While Federal judges are appointed "for life," that does not mean that there are no circumstances where they can be removed from the bench. This is an entirely sensible approach for emeritus directors as well. In that spirit, there are several issues that a board may want to consider. Emeritus positions for life or extended periods may limit the discretion of future boards as well as firms' management. Remember that many emeritus-titled persons continue to serve as active board members with all associated privileges. In this case, a decision that such members would not ever be subject to reelection, or review, or some evaluative process would presumably be made with great care.
Also, under what circumstances might the emeritus title justifiably be revoked? What recourse should the corporation have, for example, if an emeritus director were to enter an employment or consulting agreement with a competitor, or disclose proprietary information, or engage in criminal behavior? Even in cases where the emeritus designation is honorary, activities such as we have described may result in embarrassment for the firm and warrant that the title be rescinded. Also, while it is not pleasant to contemplate, the board will also want to consider its prerogatives with regard to an emeritus director who develops an incapacitating disability.
Perhaps the safer course is that emeritus directors have a specified term, and then are subject to some internal review. This guideline may be particularly useful in the case of "active" emeritus directors who are essentially indistinguishable from their non-emeritus board colleagues.
The active emeritus director: participation and compensation
Our review of the proxy materials suggests that there are two basic models for emeritus director participation – "voice" versus "vote." In the voice approach, emeritus directors are invited to attend full board meetings (and sometimes committee meetings) as they wish. There is, however, no attendance requirement. In these meetings, the emeritus director may be a full partner in the discussion but does not have a vote. The alternative model provides for full participation at will and the right to vote. This is a critical distinction and one that, for us, must be fully disclosed.

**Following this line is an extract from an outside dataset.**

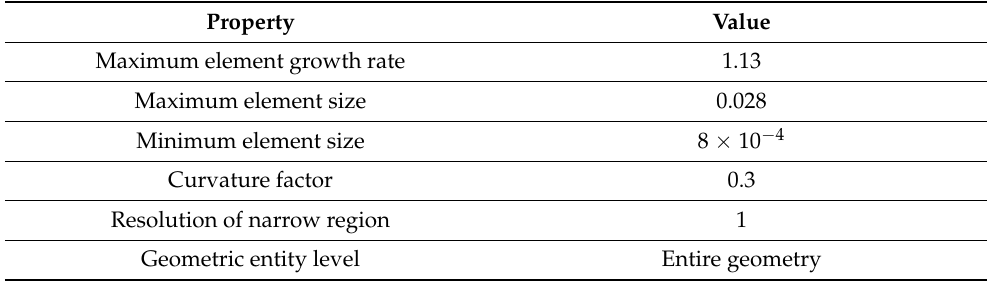
Table 3. A description of the mesh sizes.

Another aspect of the proxy materials is the issue of director emeritus compensation. In fact, in virtually all cases, the director compensation section of the proxy material is silent on the matter. Being specific about emeritus compensation would be the better policy. Even if emeritus directors receive no compensation but are reimbursed for reasonable expenses associated with attending board meetings, it should be properly noted for the record. Are emeritus directors eligible for health care or insurance coverage, or do their stock options continue to vest over the extended period of their board service? The point is that the compensation and benefits, whatever their nature, that accrue as a function of emeritus status should be clear, particularly when they differ from non-emeritus board members.

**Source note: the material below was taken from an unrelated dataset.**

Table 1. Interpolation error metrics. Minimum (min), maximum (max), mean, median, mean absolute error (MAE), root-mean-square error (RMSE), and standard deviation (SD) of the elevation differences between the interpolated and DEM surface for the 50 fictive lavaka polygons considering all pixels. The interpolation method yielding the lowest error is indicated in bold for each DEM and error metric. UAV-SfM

Sisters and brothers, aunts and uncles, and sons and daughters are among the very few lifetime titles that require no explanation, no clarification. For us, an emeritus director is not in that category and we suggest some care in adopting the designation, especially when it is not honorary. For us, the central issues are that clear and defensible criteria for the emeritus designation be articulated along with the roles, responsibilities, and compensation/perquisites of the emeritus title, and that provisions are made for the appropriate revocation of the title. Most important, though, is that the entire process should be publicly disclosed.